Jika nafkah terpenuhi maka persoalan ekonomi dengan sendirinya akan teratasi hingga tidak akan ada lagi anak yang berperilaku kriminal hanya untuk memenuhi kebutuhan ekonominya. Dan memberi akses lapangan kerja yang layak bagi kehidupan adalah salah satu tugas Negara.
Pun dengan pendidikan. Pemerintah harus benar-benar konsen dalam mewujudkan cita-cita untuk mencerdaskan rakyatnya dengan memberikan fasilitas pendidikan dan materi pengajaran yang sesuai dengan aqidah Islam. Bagaimana mungkin membentuk anak – anak yang berakhlaq mulia jika mereka tidak bisa mengakses pendidikan yang baik.
Ketegasan dalam law enforcement juga penting untuk terciptanya masyarakat yang tertib. Ketegasan dan kejelasan Islam dalam menerapkan hukum dapat kita baca didalam al-Quran dan sirah nabawiyah.
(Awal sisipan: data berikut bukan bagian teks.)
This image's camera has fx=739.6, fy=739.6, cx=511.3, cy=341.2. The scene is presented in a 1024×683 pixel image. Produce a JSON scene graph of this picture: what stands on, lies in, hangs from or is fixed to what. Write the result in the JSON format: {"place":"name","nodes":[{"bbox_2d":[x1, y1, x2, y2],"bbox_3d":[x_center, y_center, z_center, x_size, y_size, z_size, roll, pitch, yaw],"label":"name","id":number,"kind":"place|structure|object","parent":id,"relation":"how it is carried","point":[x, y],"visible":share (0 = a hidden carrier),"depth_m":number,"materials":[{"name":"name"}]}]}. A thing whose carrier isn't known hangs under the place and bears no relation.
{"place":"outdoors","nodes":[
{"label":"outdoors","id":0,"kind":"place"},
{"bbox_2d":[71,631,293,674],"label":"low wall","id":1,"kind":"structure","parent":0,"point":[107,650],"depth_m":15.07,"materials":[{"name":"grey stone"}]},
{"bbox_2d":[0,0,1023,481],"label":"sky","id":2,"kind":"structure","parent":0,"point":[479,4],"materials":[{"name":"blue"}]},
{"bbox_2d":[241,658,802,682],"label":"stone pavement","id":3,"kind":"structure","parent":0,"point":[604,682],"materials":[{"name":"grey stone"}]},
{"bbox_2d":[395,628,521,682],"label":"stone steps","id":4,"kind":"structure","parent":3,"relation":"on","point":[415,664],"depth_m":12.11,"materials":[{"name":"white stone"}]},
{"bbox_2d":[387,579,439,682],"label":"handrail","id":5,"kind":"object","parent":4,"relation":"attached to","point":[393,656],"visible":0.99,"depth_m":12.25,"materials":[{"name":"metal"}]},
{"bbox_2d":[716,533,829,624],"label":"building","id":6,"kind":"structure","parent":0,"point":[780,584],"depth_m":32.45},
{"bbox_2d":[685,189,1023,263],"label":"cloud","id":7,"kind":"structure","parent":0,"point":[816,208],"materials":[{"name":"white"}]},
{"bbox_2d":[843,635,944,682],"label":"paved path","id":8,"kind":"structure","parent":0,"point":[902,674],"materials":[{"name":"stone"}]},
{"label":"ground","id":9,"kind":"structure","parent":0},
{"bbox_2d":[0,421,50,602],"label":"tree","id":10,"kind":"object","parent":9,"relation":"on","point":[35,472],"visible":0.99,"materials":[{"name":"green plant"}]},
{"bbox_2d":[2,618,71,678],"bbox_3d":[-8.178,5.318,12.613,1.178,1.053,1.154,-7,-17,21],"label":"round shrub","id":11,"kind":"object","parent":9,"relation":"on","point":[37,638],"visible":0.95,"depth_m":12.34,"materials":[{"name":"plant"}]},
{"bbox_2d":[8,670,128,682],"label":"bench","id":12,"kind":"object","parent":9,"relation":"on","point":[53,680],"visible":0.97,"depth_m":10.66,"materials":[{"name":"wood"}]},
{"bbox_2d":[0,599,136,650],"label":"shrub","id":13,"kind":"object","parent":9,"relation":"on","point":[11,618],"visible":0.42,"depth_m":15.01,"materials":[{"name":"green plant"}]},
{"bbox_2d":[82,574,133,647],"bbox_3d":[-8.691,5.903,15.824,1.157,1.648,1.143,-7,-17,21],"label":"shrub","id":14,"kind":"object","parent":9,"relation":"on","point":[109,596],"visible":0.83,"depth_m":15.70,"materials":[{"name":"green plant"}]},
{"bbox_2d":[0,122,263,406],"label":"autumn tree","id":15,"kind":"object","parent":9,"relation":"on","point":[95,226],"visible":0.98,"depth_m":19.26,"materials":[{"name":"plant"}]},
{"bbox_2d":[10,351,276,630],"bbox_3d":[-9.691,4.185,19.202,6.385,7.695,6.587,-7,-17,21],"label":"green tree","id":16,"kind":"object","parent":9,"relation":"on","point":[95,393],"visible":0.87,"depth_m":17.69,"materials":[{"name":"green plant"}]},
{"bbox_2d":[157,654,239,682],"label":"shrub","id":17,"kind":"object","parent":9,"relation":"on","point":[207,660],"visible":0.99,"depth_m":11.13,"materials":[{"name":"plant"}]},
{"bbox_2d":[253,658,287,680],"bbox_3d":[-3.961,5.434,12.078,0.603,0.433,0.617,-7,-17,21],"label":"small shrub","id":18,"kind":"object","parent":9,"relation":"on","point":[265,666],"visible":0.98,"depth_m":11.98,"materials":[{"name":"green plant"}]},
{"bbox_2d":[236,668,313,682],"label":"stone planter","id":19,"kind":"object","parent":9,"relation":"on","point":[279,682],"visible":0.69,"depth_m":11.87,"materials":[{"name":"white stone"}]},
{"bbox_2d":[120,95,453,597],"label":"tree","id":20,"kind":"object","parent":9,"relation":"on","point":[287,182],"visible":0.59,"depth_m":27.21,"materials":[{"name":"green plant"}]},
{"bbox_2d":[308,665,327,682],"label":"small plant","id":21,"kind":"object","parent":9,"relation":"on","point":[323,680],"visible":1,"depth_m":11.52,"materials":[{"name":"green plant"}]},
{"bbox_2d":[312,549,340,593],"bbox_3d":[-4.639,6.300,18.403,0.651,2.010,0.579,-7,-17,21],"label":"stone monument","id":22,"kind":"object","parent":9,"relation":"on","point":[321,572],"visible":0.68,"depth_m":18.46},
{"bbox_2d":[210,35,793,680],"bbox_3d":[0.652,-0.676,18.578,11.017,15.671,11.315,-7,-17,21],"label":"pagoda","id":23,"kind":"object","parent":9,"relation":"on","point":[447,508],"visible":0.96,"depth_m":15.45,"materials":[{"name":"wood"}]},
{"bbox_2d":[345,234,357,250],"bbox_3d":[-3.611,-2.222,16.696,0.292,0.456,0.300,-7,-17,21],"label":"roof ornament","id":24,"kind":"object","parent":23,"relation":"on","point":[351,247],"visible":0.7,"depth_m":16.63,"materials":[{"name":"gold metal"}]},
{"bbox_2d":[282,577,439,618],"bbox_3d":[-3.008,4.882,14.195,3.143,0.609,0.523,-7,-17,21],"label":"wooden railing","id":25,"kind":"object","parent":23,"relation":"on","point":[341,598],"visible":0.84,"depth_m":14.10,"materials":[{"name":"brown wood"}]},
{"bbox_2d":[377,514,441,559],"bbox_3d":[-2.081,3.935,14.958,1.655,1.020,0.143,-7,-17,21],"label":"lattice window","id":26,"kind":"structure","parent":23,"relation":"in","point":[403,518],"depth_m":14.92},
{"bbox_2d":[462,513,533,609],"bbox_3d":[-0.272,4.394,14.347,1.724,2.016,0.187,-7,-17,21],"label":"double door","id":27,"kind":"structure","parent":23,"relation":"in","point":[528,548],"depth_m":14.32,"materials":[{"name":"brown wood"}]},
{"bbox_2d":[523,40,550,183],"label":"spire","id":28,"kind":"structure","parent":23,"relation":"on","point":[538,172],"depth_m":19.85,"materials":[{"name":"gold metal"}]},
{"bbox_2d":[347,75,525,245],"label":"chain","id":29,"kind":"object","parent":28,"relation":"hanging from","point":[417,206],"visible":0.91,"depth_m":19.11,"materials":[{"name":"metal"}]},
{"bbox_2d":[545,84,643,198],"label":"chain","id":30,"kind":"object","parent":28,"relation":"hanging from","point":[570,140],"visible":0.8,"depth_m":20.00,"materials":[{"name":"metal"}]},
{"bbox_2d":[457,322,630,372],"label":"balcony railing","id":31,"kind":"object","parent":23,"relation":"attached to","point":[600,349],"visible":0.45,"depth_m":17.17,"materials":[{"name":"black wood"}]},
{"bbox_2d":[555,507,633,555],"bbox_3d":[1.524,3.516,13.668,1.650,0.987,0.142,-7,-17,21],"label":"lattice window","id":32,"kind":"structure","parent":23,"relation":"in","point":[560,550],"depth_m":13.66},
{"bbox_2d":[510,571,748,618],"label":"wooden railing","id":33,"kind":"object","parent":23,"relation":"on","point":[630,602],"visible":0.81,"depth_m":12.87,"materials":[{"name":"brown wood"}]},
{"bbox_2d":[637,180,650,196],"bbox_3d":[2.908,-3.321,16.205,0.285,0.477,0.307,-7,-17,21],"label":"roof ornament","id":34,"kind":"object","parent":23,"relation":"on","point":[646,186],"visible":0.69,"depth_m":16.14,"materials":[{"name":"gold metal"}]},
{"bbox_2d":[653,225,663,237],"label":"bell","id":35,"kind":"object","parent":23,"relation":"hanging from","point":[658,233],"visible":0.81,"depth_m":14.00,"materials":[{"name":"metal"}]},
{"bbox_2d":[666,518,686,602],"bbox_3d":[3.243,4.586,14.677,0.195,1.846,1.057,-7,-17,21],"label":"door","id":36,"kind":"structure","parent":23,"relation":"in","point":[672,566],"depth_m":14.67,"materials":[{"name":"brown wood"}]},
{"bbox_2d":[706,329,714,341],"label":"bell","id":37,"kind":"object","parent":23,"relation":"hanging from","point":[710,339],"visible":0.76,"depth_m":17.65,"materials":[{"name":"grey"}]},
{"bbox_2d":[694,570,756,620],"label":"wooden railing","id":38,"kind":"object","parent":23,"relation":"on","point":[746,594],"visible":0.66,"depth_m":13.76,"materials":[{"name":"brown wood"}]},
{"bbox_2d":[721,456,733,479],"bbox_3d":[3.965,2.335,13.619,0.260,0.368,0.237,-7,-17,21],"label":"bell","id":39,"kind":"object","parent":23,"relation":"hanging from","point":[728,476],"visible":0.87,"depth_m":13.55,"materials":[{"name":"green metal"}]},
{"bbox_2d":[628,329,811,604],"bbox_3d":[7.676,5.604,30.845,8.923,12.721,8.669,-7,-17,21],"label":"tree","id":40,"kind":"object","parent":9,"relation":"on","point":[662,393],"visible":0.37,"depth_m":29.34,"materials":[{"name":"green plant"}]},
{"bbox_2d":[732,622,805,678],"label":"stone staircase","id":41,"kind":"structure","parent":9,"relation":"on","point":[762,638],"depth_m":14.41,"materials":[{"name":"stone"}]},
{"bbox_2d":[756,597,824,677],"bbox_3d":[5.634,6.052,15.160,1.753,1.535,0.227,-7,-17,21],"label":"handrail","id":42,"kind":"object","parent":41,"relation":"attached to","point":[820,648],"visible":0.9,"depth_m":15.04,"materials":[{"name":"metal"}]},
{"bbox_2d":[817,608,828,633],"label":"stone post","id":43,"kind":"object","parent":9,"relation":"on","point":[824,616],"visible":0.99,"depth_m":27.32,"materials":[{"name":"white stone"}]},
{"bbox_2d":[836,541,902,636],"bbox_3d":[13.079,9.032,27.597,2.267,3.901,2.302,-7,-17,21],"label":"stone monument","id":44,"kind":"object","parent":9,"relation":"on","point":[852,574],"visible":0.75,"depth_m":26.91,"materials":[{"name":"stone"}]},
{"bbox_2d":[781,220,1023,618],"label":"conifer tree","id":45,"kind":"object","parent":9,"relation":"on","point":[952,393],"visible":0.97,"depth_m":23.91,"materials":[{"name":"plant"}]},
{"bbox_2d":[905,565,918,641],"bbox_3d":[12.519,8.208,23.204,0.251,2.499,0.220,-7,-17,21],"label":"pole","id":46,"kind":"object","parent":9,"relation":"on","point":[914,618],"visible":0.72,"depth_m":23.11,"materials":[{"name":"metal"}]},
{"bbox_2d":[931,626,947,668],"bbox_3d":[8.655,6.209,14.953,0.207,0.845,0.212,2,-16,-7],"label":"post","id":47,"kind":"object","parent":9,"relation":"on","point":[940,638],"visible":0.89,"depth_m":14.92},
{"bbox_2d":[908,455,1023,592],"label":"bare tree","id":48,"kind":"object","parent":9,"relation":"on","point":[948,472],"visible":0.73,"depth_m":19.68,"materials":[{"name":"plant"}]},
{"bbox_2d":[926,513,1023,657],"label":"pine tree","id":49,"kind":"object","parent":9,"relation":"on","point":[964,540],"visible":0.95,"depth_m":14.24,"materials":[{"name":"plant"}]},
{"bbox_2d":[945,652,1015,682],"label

Seperti ketika suatu saat diajukan kepada Nabi SAW seorang wanita yang mencuri untuk diadili dan dijatuhkan hukuman atau had potong tangan terhadapnya.
Rasulullah SAW menolak permohonan grasi dari Usamah bin Zaid untuknya, bahkan menegur Usamah seraya berkata:”Apakah kamu mengajukan grasi terhadap salah satu hukuman dari Allah SWT? Demi Allah kalau saja Fathimah putri Muhammad mencuri, pasti akan aku potong tangannya.” (HR. Bukhari, muslim, Tirmidzi, Abu Daud, Nasa’I dari Aisyah).

Khotimah
Dari uraian di atas, maka jelaslah bahwa Islam telah memberikan solusi yang pasti akan penanganan tindak kriminal yang dilakukan oleh anak. Oleh karena itu, wahai umat, mari kita terapkan aturan Islam dalam kehidupan agar tercipta tatanan kehidupan bermasyarakat yang baik.